On Understanding of Spatiotemporal Prediction Model
Xu Huang,Xutao Li,Yunming Ye,Shanshan Feng,Chuyao Luo,Bowen Zhang
DOI: https://doi.org/10.1109/tcsvt.2022.3232889
IF: 5.859
2022-01-01
IEEE Transactions on Circuits and Systems for Video Technology
Abstract:Recently, explainable artificial intelligence has received considerable attention. Most existing studies are focusing on the tasks of CNNs-based image classification and RNNs-based time series analysis. In this paper, we pay attention to the more complicated spatiotemporal predictive learning task (SPLT), where both the spatial and temporal information play important roles.
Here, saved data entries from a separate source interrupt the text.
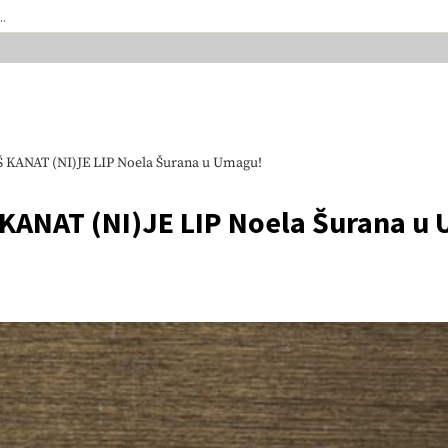
AŠ KANAT (NI)JE LIP Noela Šurana u Umagu!
 KANAT (NI)JE LIP Noela Šurana u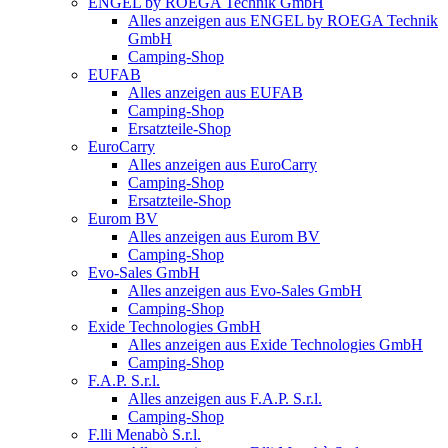
ENGEL by ROEGA Technik GmbH
Alles anzeigen aus ENGEL by ROEGA Technik
GmbH
Camping-Shop
EUFAB
Alles anzeigen aus EUFAB
Camping-Shop
Ersatzteile-Shop
EuroCarry
Alles anzeigen aus EuroCarry
Camping-Shop
Ersatzteile-Shop
Eurom BV
Alles anzeigen aus Eurom BV
Camping-Shop
Evo-Sales GmbH
Alles anzeigen aus Evo-Sales GmbH
Camping-Shop
Exide Technologies GmbH
Alles anzeigen aus Exide Technologies GmbH
Camping-Shop
F.A.P. S.r.l.
Alles anzeigen aus F.A.P. S.r.l.
Camping-Shop
F.lli Menabò S.r.l.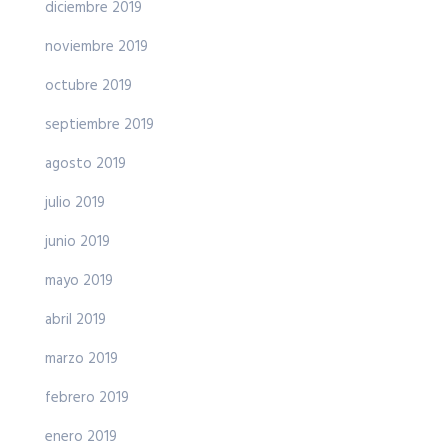
diciembre 2019
noviembre 2019
octubre 2019
septiembre 2019
agosto 2019
julio 2019
junio 2019
mayo 2019
abril 2019
marzo 2019
febrero 2019
enero 2019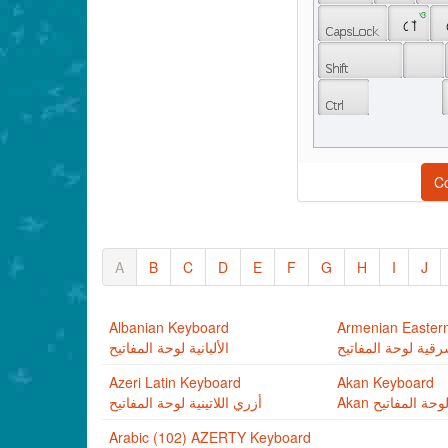
 ও 
 ো 
C
A
B
C
D
E
F
G
H
I
J
Albanian Keyboard
Armenian Easter
شرقية لوحة المفاتيح
الألبانية لوحة المفاتيح
Azeri Latin Keyboard
Akan Keyboard
Akan وحة المفاتيح
أزري اللاتينية لوحة المفاتيح
Arabic (102) AZERTY Keyboard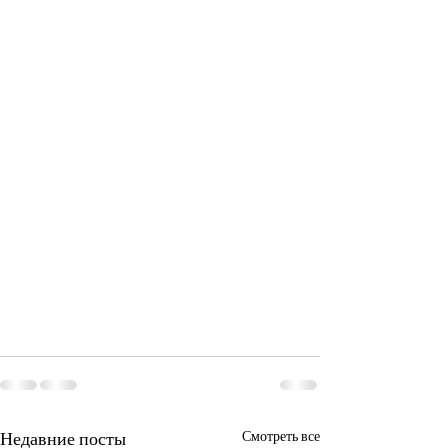
Недавние посты
Смотреть все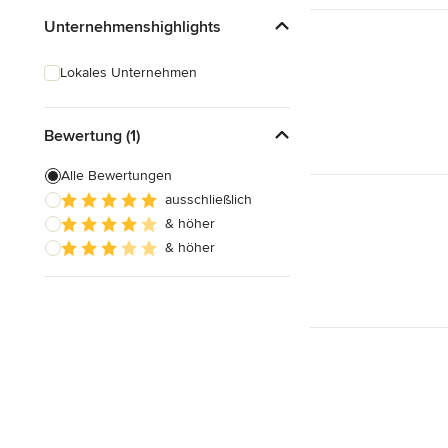
Unternehmenshighlights
Lokales Unternehmen
Bewertung (1)
Alle Bewertungen
ausschließlich
& höher
& höher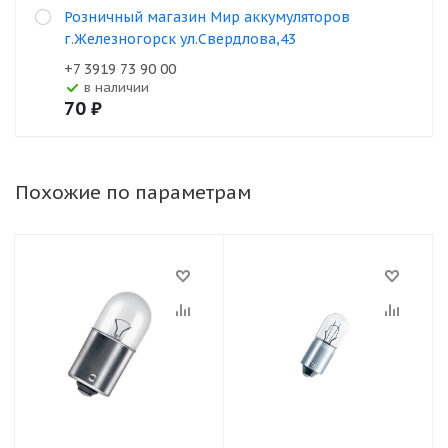
Розничный магазин Мир аккумуляторов
г.Железногорск ул.Свердлова,43
+7 3919 73 90 00
В наличии
70
₽
Похожие по параметрам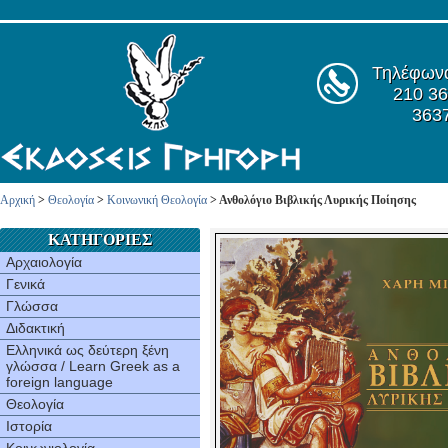
Τηλέφων
210 36
363
Αρχική
>
Θεολογία
>
Κοινωνική Θεολογία
> Ανθολόγιο Βιβλικής Λυρικής Ποίησης
ΚΑΤΗΓΟΡΙΕΣ
Αρχαιολογία
Γενικά
Γλώσσα
Διδακτική
Ελληνικά ως δεύτερη ξένη
γλώσσα / Learn Greek as a
foreign language
Θεολογία
Ιστορία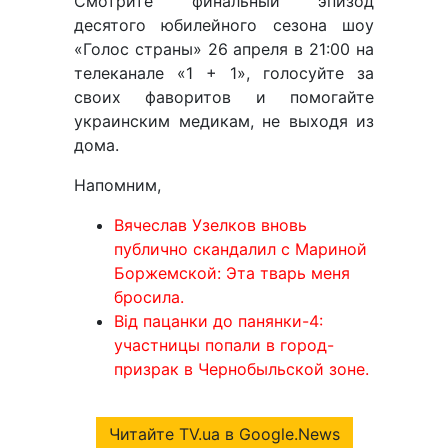
Смотрите финальный эпизод
десятого юбилейного сезона шоу
«Голос страны» 26 апреля в 21:00 на
телеканале «1 + 1», голосуйте за
своих фаворитов и помогайте
украинским медикам, не выходя из
дома.
Напомним,
Вячеслав Узелков вновь
публично скандалил с Мариной
Боржемской: Эта тварь меня
бросила.
Від пацанки до панянки-4:
участницы попали в город-
призрак в Чернобыльской зоне.
Читайте TV.ua в Google.News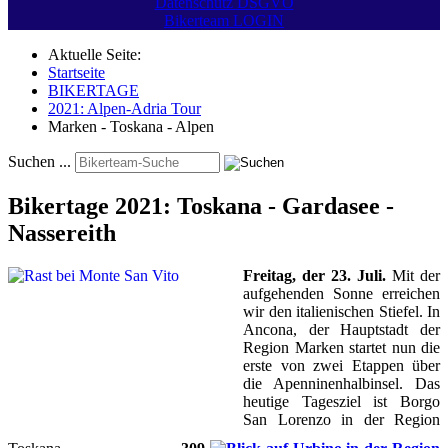
Datenschutz DSGVO
Bikerteam LOGIN
Aktuelle Seite:
Startseite
BIKERTAGE
2021: Alpen-Adria Tour
Marken - Toskana - Alpen
Suchen ...
Bikertage 2021: Toskana - Gardasee -
Nassereith
Freitag, der 23. Juli.
Mit der
aufgehenden Sonne erreichen
wir den italienischen Stiefel. In
Ancona, der Hauptstadt der
Region Marken startet nun die
erste von zwei Etappen über
die Apenninenhalbinsel. Das
heutige Tagesziel ist Borgo
San Lorenzo in der Region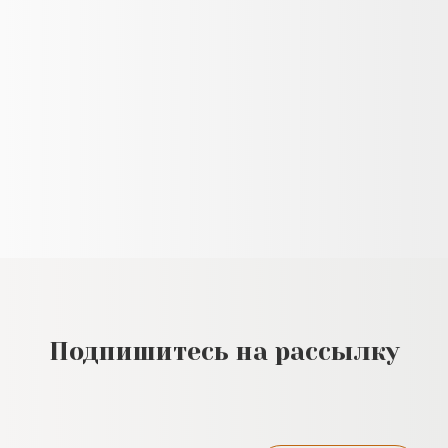
Подпишитесь на рассылку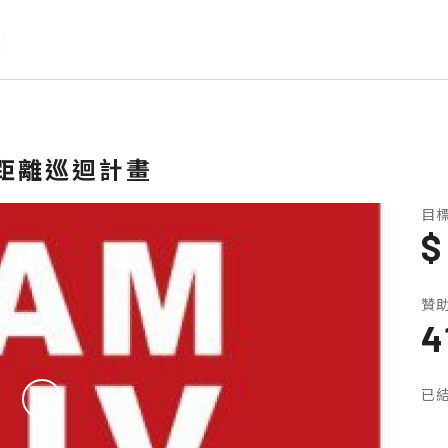
距離巡迴計畫
目標
贊
4
已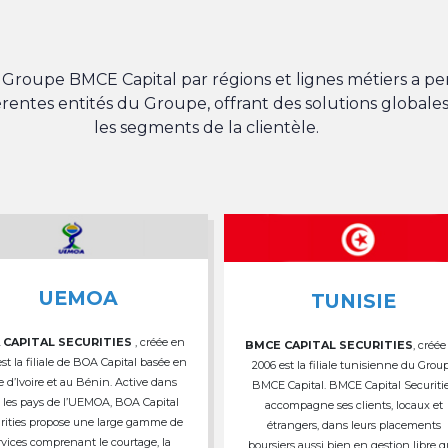
du Groupe BMCE Capital par régions et lignes métiers a 
férentes entités du Groupe, offrant des solutions globales
les segments de la clientèle.
UEMOA
TUNISIE
 CAPITAL SECURITIES
, créée en
BMCE CAPITAL SECURITIES
, créée
est la filiale de BOA Capital basée en
2006 est la filiale tunisienne du Grou
e d’Ivoire et au Bénin. Active dans
BMCE Capital. BMCE Capital Securiti
 les pays de l’UEMOA, BOA Capital
accompagne ses clients, locaux et
rities propose une large gamme de
étrangers, dans leurs placements
rvices comprenant le courtage, la
boursiers aussi bien en gestion libre 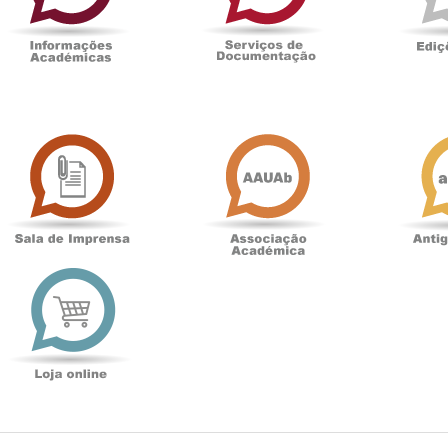
Sala
Associação
de
Académica
Imprensa
t
Loja
online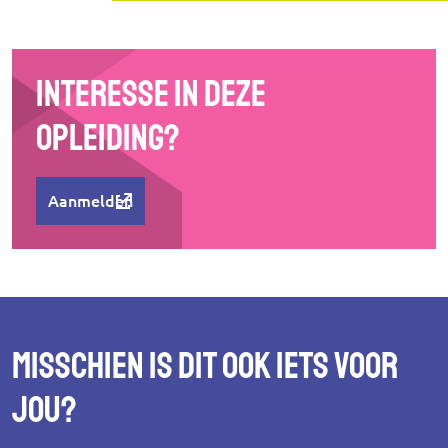
Interesse in deze
opleiding?
Aanmelden
Misschien is dit ook iets voor
jou?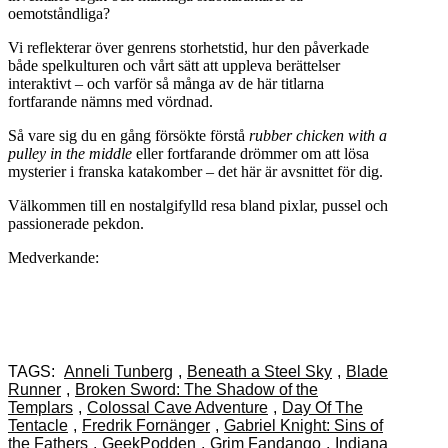
oemotståndliga?
Vi reflekterar över genrens storhetstid, hur den påverkade
både spelkulturen och vårt sätt att uppleva berättelser
interaktivt – och varför så många av de här titlarna
fortfarande nämns med vördnad.
Så vare sig du en gång försökte förstå
rubber chicken with a
pulley in the middle
eller fortfarande drömmer om att lösa
mysterier i franska katakomber – det här är avsnittet för dig.
Välkommen till en nostalgifylld resa bland pixlar, pussel och
passionerade pekdon.
Medverkande:
TAGS:
Anneli Tunberg
,
Beneath a Steel Sky
,
Blade
Runner
,
Broken Sword: The Shadow of the
Templars
,
Colossal Cave Adventure
,
Day Of The
Tentacle
,
Fredrik Fornänger
,
Gabriel Knight: Sins of
the Fathers
,
GeekPodden
,
Grim Fandango
,
Indiana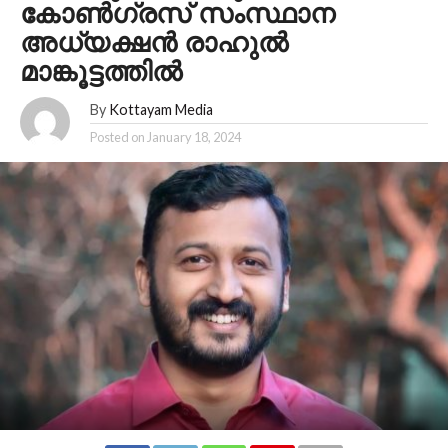
കോൺഗ്രസ് സംസ്ഥാന
അധ്യക്ഷൻ രാഹുൽ
മാങ്കൂട്ടത്തിൽ
By
Kottayam Media
Posted on
January 18, 2024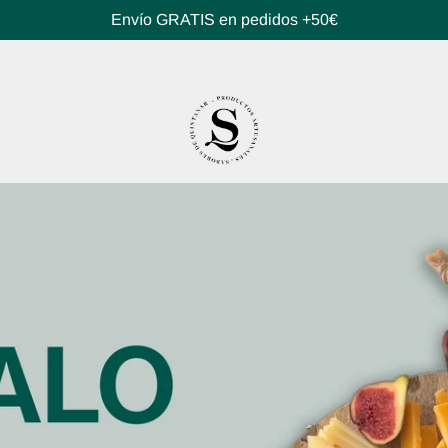
Envío GRATIS en pedidos +50€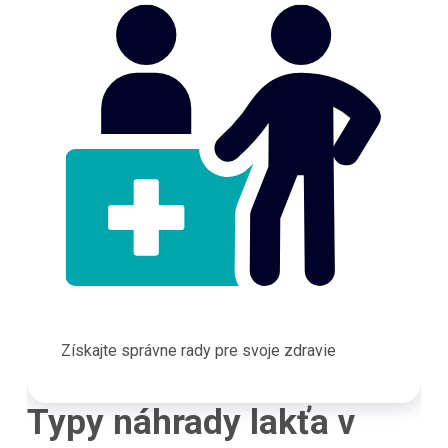
Získajte správne rady pre svoje zdravie
Typy náhrady lakťa v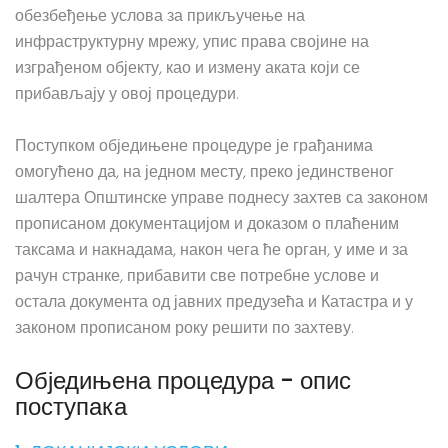
обезбеђење услова за прикључење на
инфраструктурну мрежу, упис права својине на
изграђеном објекту, као и измену аката који се
прибављају у овој процедури.
Поступком обједињене процедуре је грађанима
омогућено да, на једном месту, преко јединственог
шалтера Општинске управе поднесу захтев са законом
прописаном документацијом и доказом о плаћеним
таксама и накнадама, након чега ће орган, у име и за
рачун странке, прибавити све потребне услове и
остала документа од јавних предузећа и Катастра и у
законом прописаном року решити по захтеву.
Обједињена процедура - опис
поступака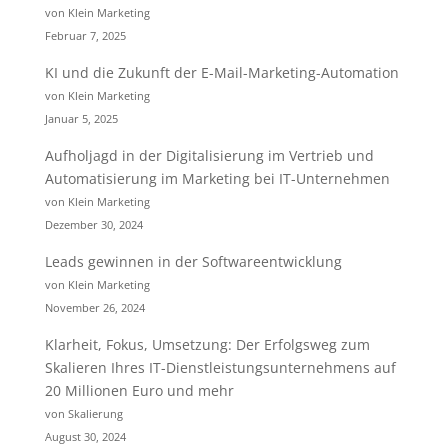
von Klein Marketing
Februar 7, 2025
KI und die Zukunft der E-Mail-Marketing-Automation
von Klein Marketing
Januar 5, 2025
Aufholjagd in der Digitalisierung im Vertrieb und
Automatisierung im Marketing bei IT-Unternehmen
von Klein Marketing
Dezember 30, 2024
Leads gewinnen in der Softwareentwicklung
von Klein Marketing
November 26, 2024
Klarheit, Fokus, Umsetzung: Der Erfolgsweg zum
Skalieren Ihres IT-Dienstleistungsunternehmens auf
20 Millionen Euro und mehr
von Skalierung
August 30, 2024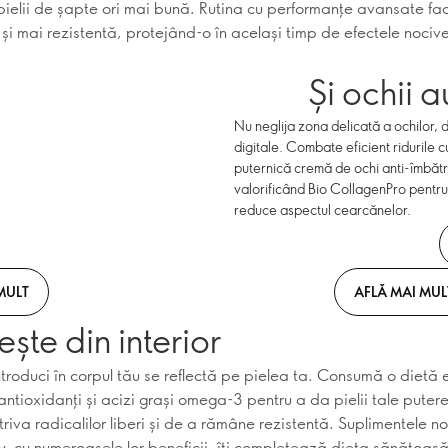
 pielii de șapte ori mai bună. Rutina cu performanțe avansate fa
i mai rezistentă, protejând-o în același timp de efectele nocive 
Și ochii a
Nu neglija zona delicată a ochilor, 
digitale. Combate eficient riduril
puternică cremă de ochi anti-îmbătrân
valorificând Bio CollagenPro pentru 
reduce aspectul cearcănelor.
MULT
AFLĂ MAI MUL
ște din interior
troduci în corpul tău se reflectă pe pielea ta. Consumă o dietă e
antioxidanți și acizi grași omega-3 pentru a da pielii tale puter
riva radicalilor liberi și de a rămâne rezistentă. Suplimentele n
, cu numeroasele lor beneficii, îți completează dieta sănătoasă ș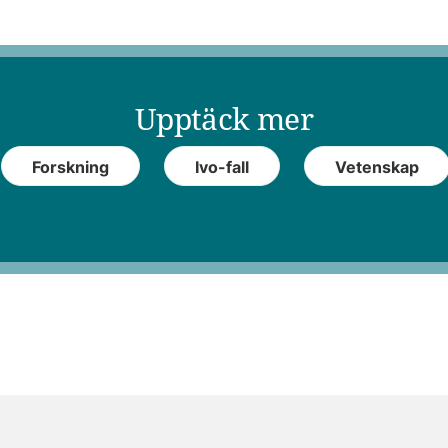
Upptäck mer
Forskning
Ivo-fall
Vetenskap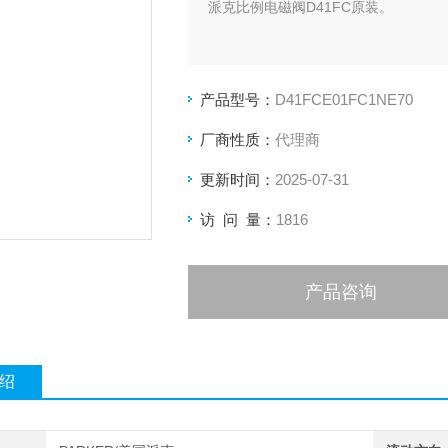
派克比例电磁阀D41FC原装。
产品型号：
D41FCE01FC1NE70
厂商性质：
代理商
更新时间：
2025-07-31
访 问 量：
1816
产品咨询
绍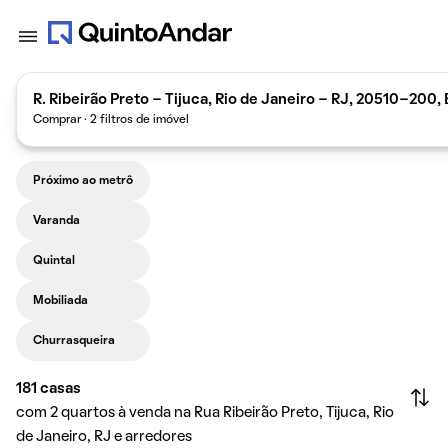
R. Ribeirão Preto - Tijuca, Rio de Janeiro - RJ, 20510-200, 
Comprar · 2 filtros de imóvel
Próximo ao metrô
Varanda
Quintal
Mobiliada
Churrasqueira
181
casas
com 2 quartos à venda na Rua Ribeirão Preto, Tijuca, Rio
de Janeiro, RJ e arredores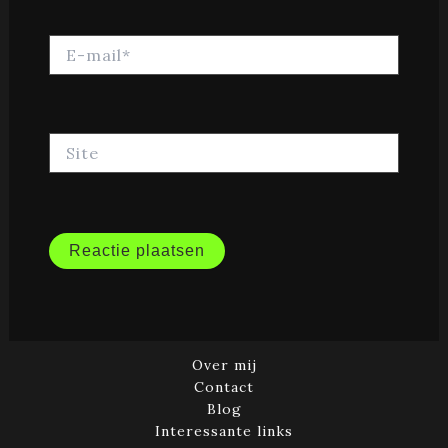
E-
mail*
Site
Over mij
Contact
Blog
Interessante links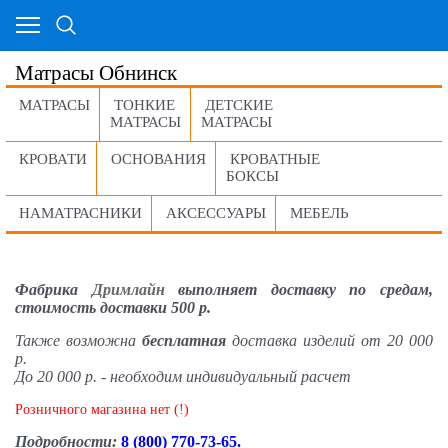
Матрасы Обнинск
МАТРАСЫ
ТОНКИЕ
ДЕТСКИЕ
МАТРАСЫ
МАТРАСЫ
КРОВАТИ
ОСНОВАНИЯ
КРОВАТНЫЕ
БОКСЫ
НАМАТРАСНИКИ
АКСЕССУАРЫ
МЕБЕЛЬ
Фабрика
Дримлайн
выполняет доставку по средам,
стоимость доставки 500 р.
Также возможна
бесплатная
доставка изделий от 20 000
р.
До 20 000 р. - необходим индивидуальный расчет
Розничного магазина нет (!)
Подробности:
8 (800) 770-73-65.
To explain the internal mechanism of spatiotemporal prediction models, we propose a comprehensive analysis method. Specifically, with a typical encoder-decoder framework, we focus on two core issues of SPLT: image generation and spatiotemporal dynamics. For the first issue, we develop a quantitative channel perturbation method to explore the importance of features to prediction. Furthermore, we propose a technique called the synthesis of multiple independent components to analyze how these features generate the prediction. According to the experimental results, the coarse- and fine-grained synthesis (CFGS) mechanism is drawn for image generation in SPLT. For the second issue, we propose a state decomposition technique and a state expansion technique to disentangle coupled signals in the spatiotemporal dynamical system. This helps us to explore the mechanism of forming motion. Moreover, to diagnose the movement of a particular region during analysis, we propose a fluorescent stamp-based technique. By observing extensive experimental results, we summarize a collaboration mechanism to explain how the motion is formed in SPLT, namely, the extending the present and erasing the past (EPEP) mechanism. To the best of our knowledge, this is the first work to interpret the internal mechanism of SPLT models.